Studio Mir, the KOSDAQ-listed Korean animation studio, is producing Netflix’s “Devil May Cry” anime as lead production company — involved from the scripting stage rather than brought on purely for animation work — adapting Capcom’s long-running action game franchise into an eight-episode series. Within days of its release, the show climbed to No. 2 on Netflix’s global TV show rankings, the only animated title in the global Top 5 at the time and a rare instance of a Korean-made anime charting that high internationally, according to industry reporting on its release-week performance.
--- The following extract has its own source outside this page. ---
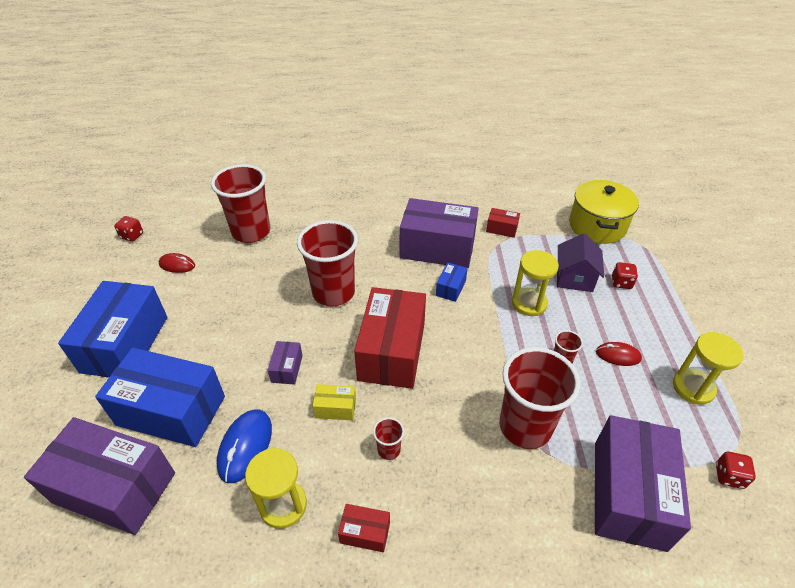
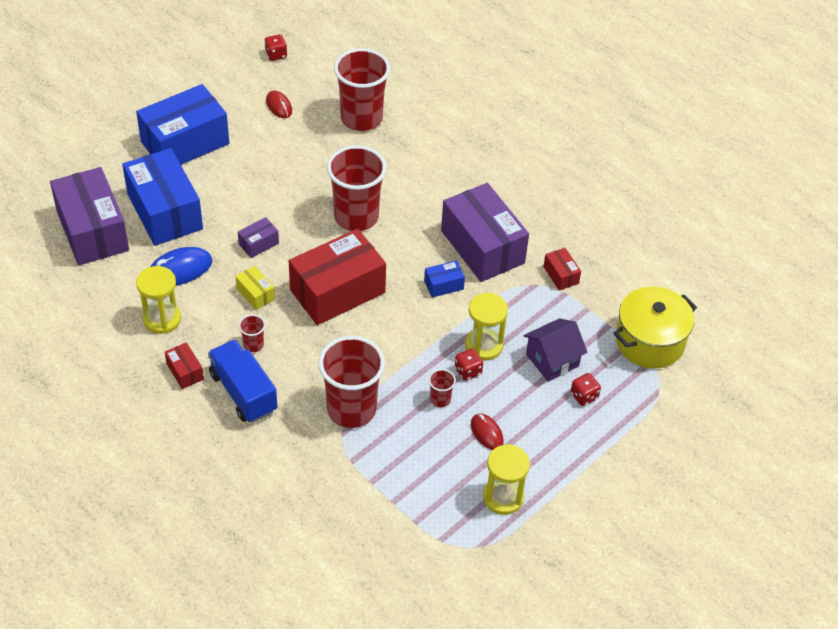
camera: 45 degrees right, 5 degrees up
purple box [595,415,691,552] -> none
red dice [716,452,756,489] -> red dice moved to [455,348,483,381]
none -> blue truck [208,339,277,423]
Netflix confirmed a second season on April 11, 2025, with Studio Mir framing the renewal explicitly around sustaining the show’s international momentum rather than treating Season 1 as a self-contained hit. The studio has continued building out its Netflix relationship since: it has also been developing a new original concept, “Cozy,” alongside its work on licensed IP like “Devil May Cry,” suggesting the studio is using game-adaptation success as leverage to get original Korean-developed concepts in front of the same global platform.
The arrangement reflects a deliberate trade Korean animation studios have been making with Netflix industry-wide: the platform typically funds full production costs plus a margin (commonly cited around 10 percent) in exchange for taking all rights to the finished work, a structure Korean studios have broadly accepted because Korea, unlike Japan, never built a large domestic TV-anime market of its own — making Netflix’s upfront funding, even at the cost of IP ownership, the more viable path to reaching a global audience at all.